> **EXERCISE**: Please rewrite the material below as a Markdown table with two columns, "Row" for the line number and "Line" for the line itself, skipping any blank lines. Leave the pictures out.
-- begin LISTING --
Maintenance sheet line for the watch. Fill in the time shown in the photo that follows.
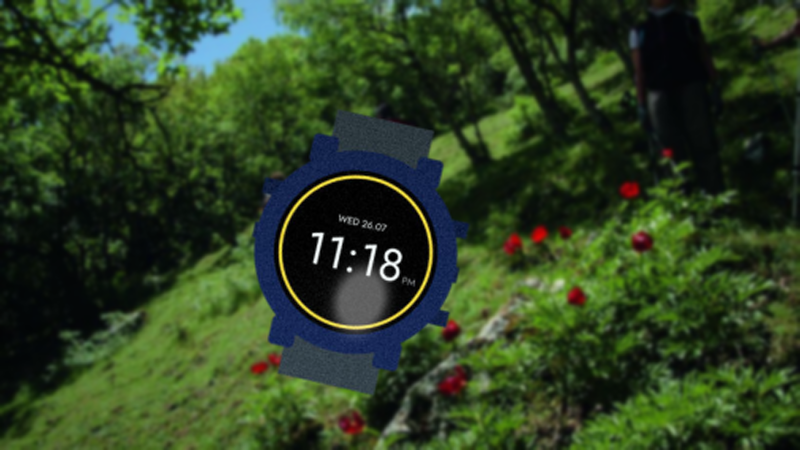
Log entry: 11:18
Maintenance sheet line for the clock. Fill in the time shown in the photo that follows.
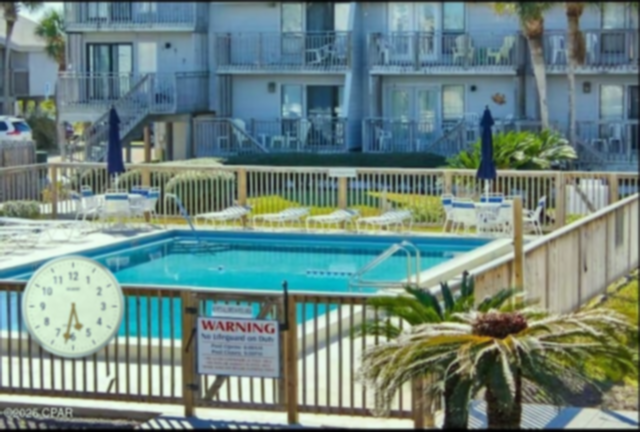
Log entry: 5:32
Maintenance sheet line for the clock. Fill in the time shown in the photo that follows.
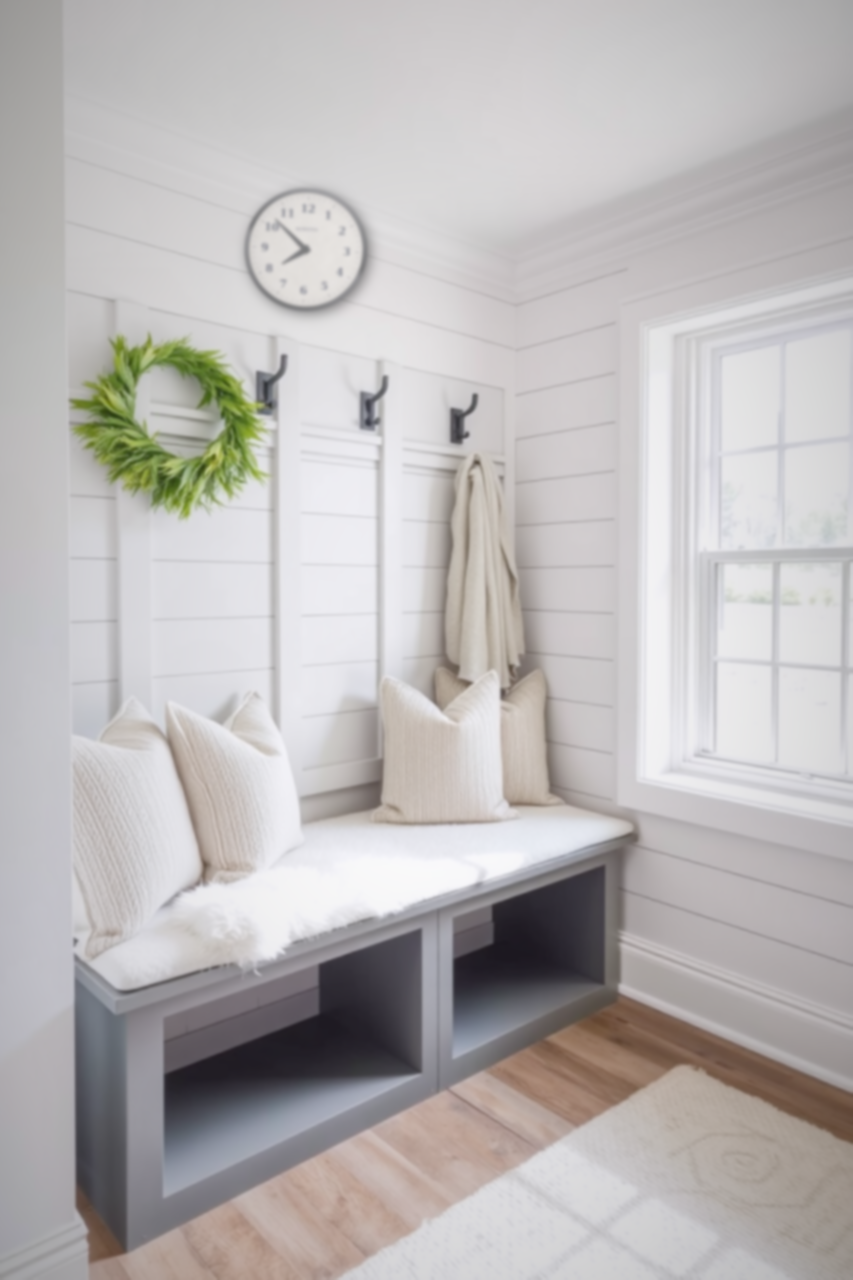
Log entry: 7:52
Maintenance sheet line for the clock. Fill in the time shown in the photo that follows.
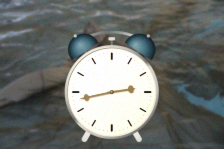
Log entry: 2:43
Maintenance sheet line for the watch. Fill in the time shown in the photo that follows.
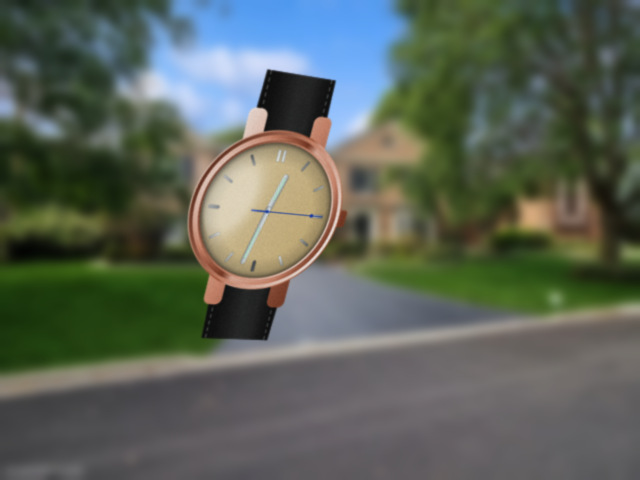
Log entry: 12:32:15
-- end LISTING --
> **ANSWER IN FULL**:
| Row | Line |
|---|---|
| 1 | Maintenance sheet line for the watch. Fill in the time shown in the photo that follows. |
| 2 | Log entry: 11:18 |
| 3 | Maintenance sheet line for the clock. Fill in the time shown in the photo that follows. |
| 4 | Log entry: 5:32 |
| 5 | Maintenance sheet line for the clock. Fill in the time shown in the photo that follows. |
| 6 | Log entry: 7:52 |
| 7 | Maintenance sheet line for the clock. Fill in the time shown in the photo that follows. |
| 8 | Log entry: 2:43 |
| 9 | Maintenance sheet line for the watch. Fill in the time shown in the photo that follows. |
| 10 | Log entry: 12:32:15 |